Canada Goose lays off 17% of its staff

(Toronto) Canada Goose Holdings announced the layoff of 17% of its global workforce.

In a note posted on the luxury parka maker’s LinkedIn page, CEO Dani Reiss says the job cuts are aimed at putting the company in a better position to grow.

He says the Toronto-based company will now focus on efficiencies and key initiatives in branding, design and operations.

Mr. Reiss thanked the departing employees for spending part of their careers at Canada Goose. The company will remember their commitment, their achievements and their impact, he said.

“Decisions like this are heartbreaking, but at the same time, I am convinced that this is necessary for the next phase of our business,” Mr. Reiss said.

When asked about the scale and nature of the reductions, Canada Goose did not disclose the number of employees affected. According to financial markets data firm Refinitiv, Canada Goose had 4,760 employees as of April 2023.

These layoffs come after Canada Goose faced a particularly difficult winter.

Unseasonably warm temperatures have delayed the start of the parka buying season. “The first cold snap is boosting business,” said CFO Jonathan Sinclair during a call with analysts on March November to discuss the company’s second quarter financial results.

“It kind of reminds the consumer that this is the time they should go and buy cold weather clothing, so the longer you wait, the later (the sales period) starts, and I think that’s what we we experienced this year,” he added.

A few months later, as the company discussed its third-quarter performance, Mr. Reiss admitted that the company was facing a “challenging consumer environment” globally.

The company’s president of brand and commercial affairs, Carrie Baker, said Canada Goose is open to price increases as consumers shy away from buying expensive clothing amid rising inflation and interest rates remain high.

Although some parkas already sell for $2,000, a higher price would increase the luxury brand’s appeal, she argued.
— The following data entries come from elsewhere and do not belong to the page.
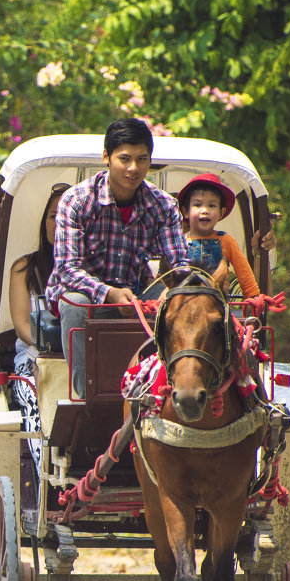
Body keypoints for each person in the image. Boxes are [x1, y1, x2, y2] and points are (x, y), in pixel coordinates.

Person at [46, 118, 191, 398]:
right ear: (106, 157)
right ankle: (87, 396)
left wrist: (172, 291)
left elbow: (178, 264)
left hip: (137, 294)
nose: (134, 168)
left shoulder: (164, 206)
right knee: (77, 303)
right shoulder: (75, 201)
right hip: (84, 295)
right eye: (124, 159)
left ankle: (171, 388)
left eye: (142, 159)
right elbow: (66, 269)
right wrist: (109, 293)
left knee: (185, 295)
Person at [7, 182, 68, 476]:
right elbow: (21, 325)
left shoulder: (93, 270)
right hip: (34, 357)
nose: (59, 223)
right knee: (36, 396)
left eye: (67, 215)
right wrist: (50, 350)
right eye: (53, 215)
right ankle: (45, 476)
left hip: (79, 359)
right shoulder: (24, 270)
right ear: (44, 222)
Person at [177, 172, 266, 298]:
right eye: (197, 205)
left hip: (217, 303)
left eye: (212, 205)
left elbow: (246, 278)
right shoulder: (178, 243)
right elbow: (166, 279)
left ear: (221, 213)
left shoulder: (226, 241)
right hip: (182, 302)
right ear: (185, 211)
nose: (205, 210)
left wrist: (252, 297)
Tuesday, the role of Mme Baker was expanded to also include design, while Beth Clymer, president of finance, strategy and administration, took on additional operational responsibilities that previously fell to Chief Operating Officer John Moran. The latter left the company on March 19.

To complement the role changes, Daniel Binder, head of transformation, will now also oversee the company’s international stores.

Canada Goose said the redesign is the result of a “comprehensive review” of its organizational structure and roles “necessary to achieve our strategic objectives, which is expected to deliver immediate savings, simplify the organizational structure, accelerate decision-making and increase efficiency across our entire operational platform.”

Canada Goose is expected to release its fourth-quarter and full-year financial results in May, in which it said it will provide further information on its transformation and outlook for fiscal 2025.